Alan Hamel ~Twisted Tele ピックアップの設計者~
Fender Custom Shopにおける最高機種を作り続けている”Masterbuilt”シリーズ。
一人一人のビルダーについて少しだけ深掘りしてみます。
アラン・ハメル氏はカスタムショップ創世記メンバーとして、2017年のカスタムショップの30周年を記念したプロジェクトである”THE 2017 FOUNDERS DESIGN PROJECT”に参加しており、ブラックスパークルが印象的なテレキャスターモデルをデザインしています。
ジェームス・バートンのファンであり、幼い頃からフェンダーのテレキャスターに魅力を感じていたそうで、フェンダー社に在籍していた頃もテレキャスターを特に多く制作したようです。

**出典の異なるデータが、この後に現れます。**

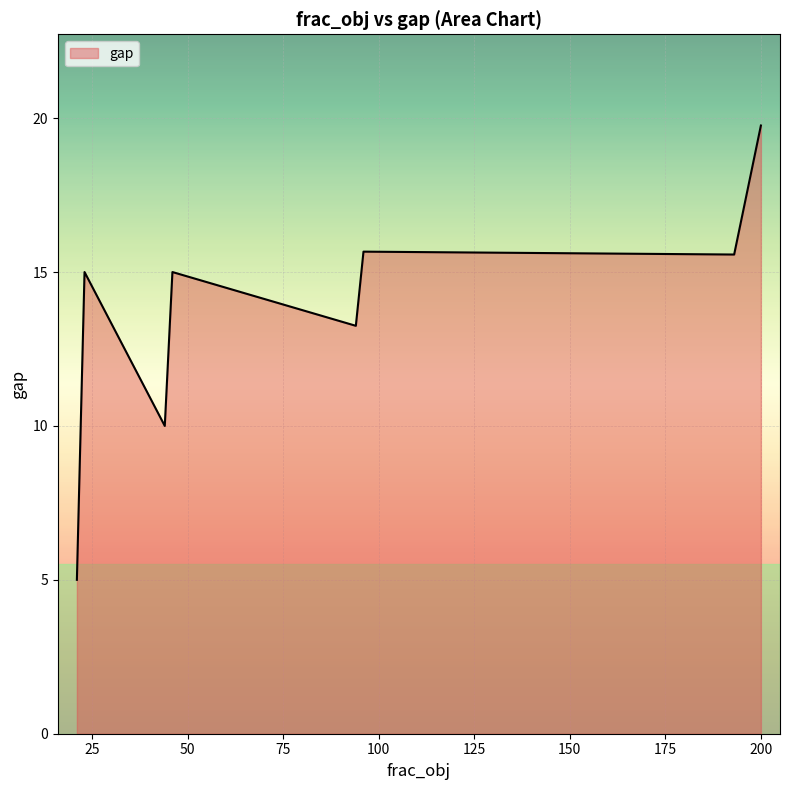

How many lines are shown in the chart?

1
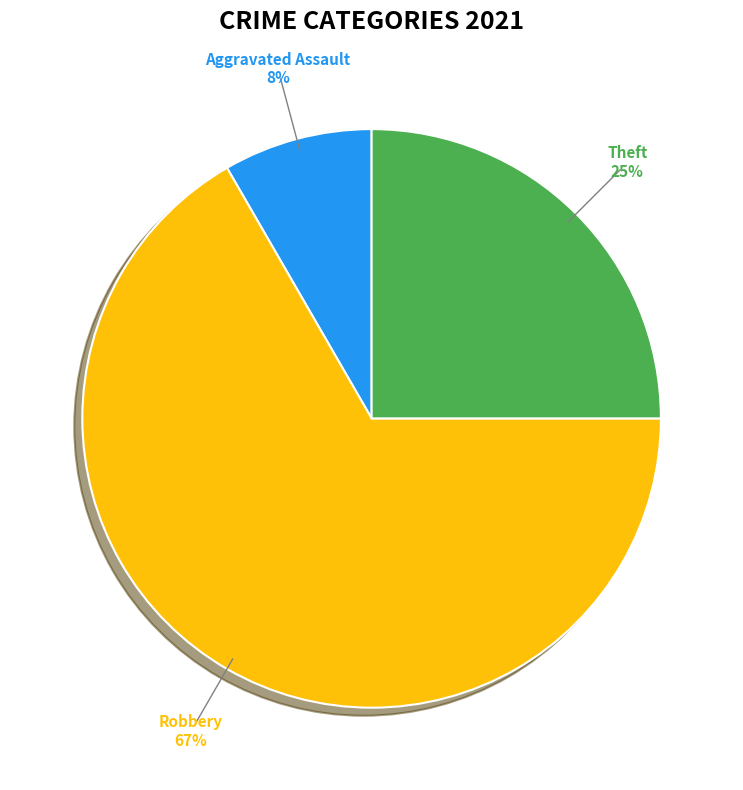

Is there a majority slice in this chart?

Yes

レンチに住んで馬を育てていたみたいと語り、ウェスタンモチーフを愛するカントリーボーイだったようで、初代マスタービルダー/カウボーイのマイケル・スティーブン(Michael Steven)に近い印象があります。
マイケル・スティーブンについてはこちら。
https://www.niconico-guitars.com/html/blog/staffblog/introducing-fender-masterbuilders/
プロミュージシャンとしてのキャリアも持っており、サウスカリフォルニアのいくつもの楽器屋で働きながら、昼はリペアで夜はギグといった生活をしていたようです。
フレッド・スチュアート(Fred Stuart)がフェンダー社に入る前に働いていた楽器店(偶然だそう)でリペアマン/ビルダーとしての腕を磨き、その後はシャーベル(Charvel)に入社。

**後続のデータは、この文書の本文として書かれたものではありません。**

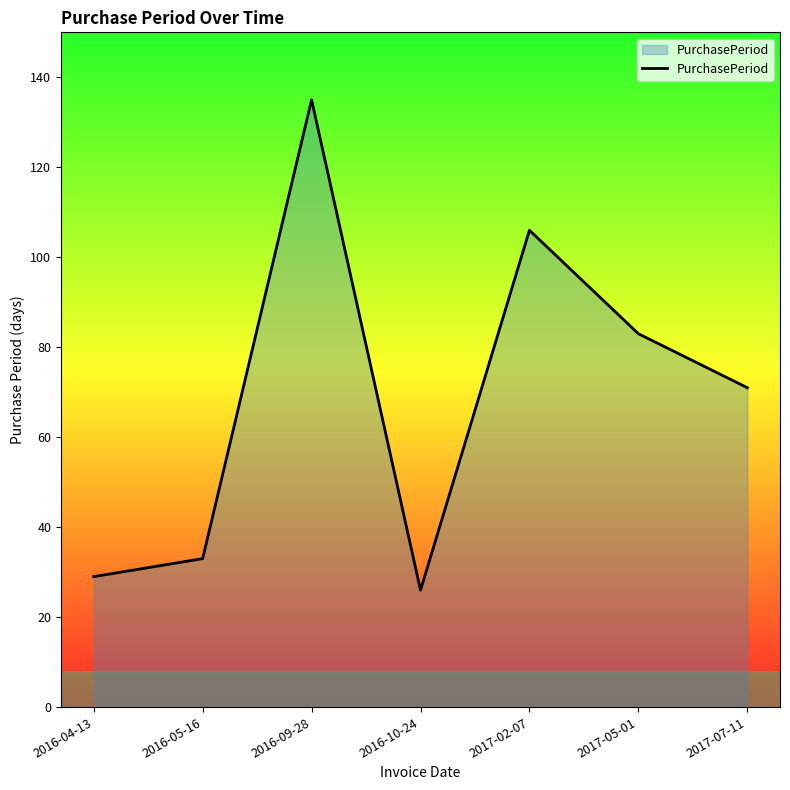

How many categories are shown in the chart?

7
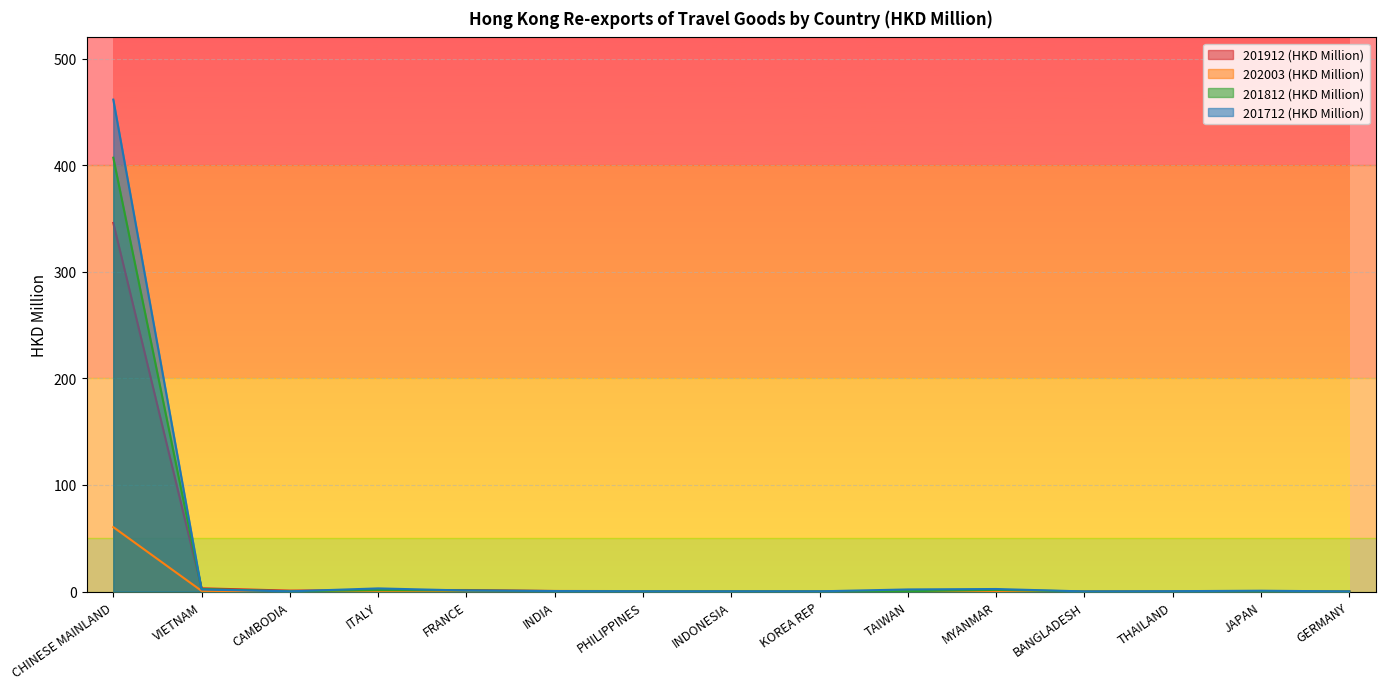

What position from the left is CAMBODIA?

3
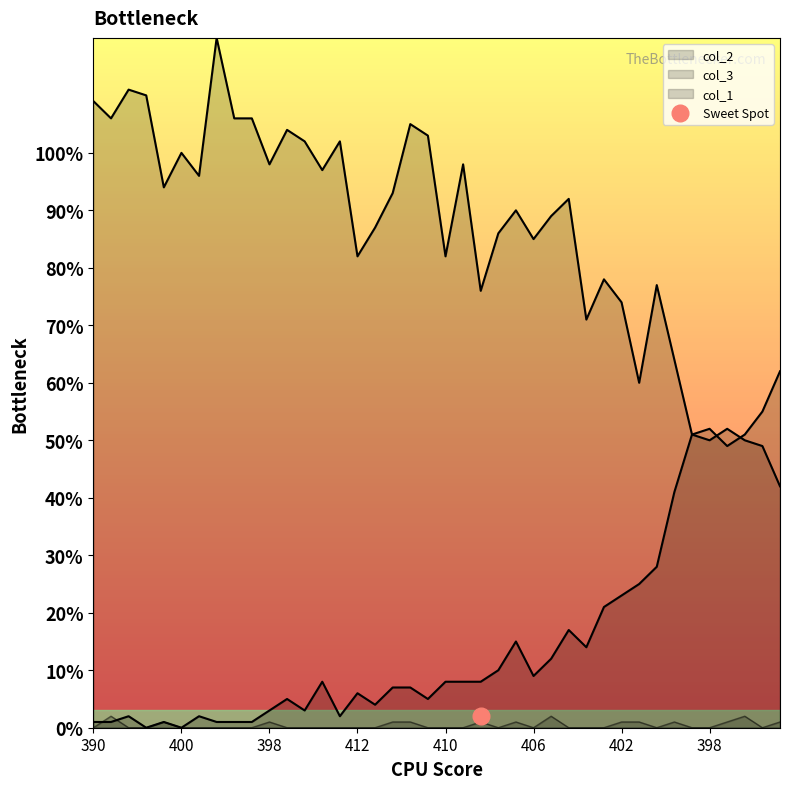

Rank the series at 402 from lowest to highest value.

col_1, col_3, col_2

その頃、すでにフェンダー社に在籍していたフレッド・スチュアートとギターリストとして度々共演することがあったようで、そんな縁もあって、フェンダーに入ることになったのではないでしょうか?
1992年、フェンダーカスタムショップに入社。
当時カスタムショップではスパークルフィニッシュのスペシャリストを探していたそうで、アランはそのスペシャリストとして採用されることになったそうです。
確かにこの頃のシャーベルのカタログには沢山のスパークルフィニッシュのモデルが掲載されていますね。
入社時の面接の印象をジョン・ペイジは
“優しく控えめでエゴイスティックな感じがしないので、カスタムショップの仲間たちにすぐに受け入れられるだろう”
と言っています。
ビルダーの間では仕事が“遅い”が、とてもユニークかつ芸術的なギターを作れるという評価だったようです。(これもマイケル・スティーブンに共通する部分を感じます)
J.W.Blackは
”彼のギターは非常に人気があった、細かなディテールに対しての精度と目が違う”。
Dan Smithは
”機械を扱うのが得意なのに芸術性が高いという珍しい組み合わせの才能を持っている”
と称賛しています。
ウェスタンテレキャスターや数々のアートギターなどを製作しますが、そんな中でもフェンダーで彼の残した大きなものの一つはピックアップの開発。
現在でもカスタムショップなどで使用されているツイステッドテレのフロント(Twisted Tele PU)はアランによりデザインされたものとなっています。
2000年にフェンダーを退社した後は、非常に仲の良かったフレッド・スチュアートと”A&F Custom Guitar Service”という工房を立ち上げています。
数年後に二人は袂を分かちますが、その後しばらくアランはピックアップの製作を続けていたようです。
66歳のアランはカリフォルニア州レッドランズに住んでおり、雑誌や車からバイクまで、自動車愛好家という自身のルーツにインスピレーションを求めながら、様々なデザインの仕事を手がけているそうです。(2017年当時)
写真はアラン・ハメル製作のBajo Jazzmaster。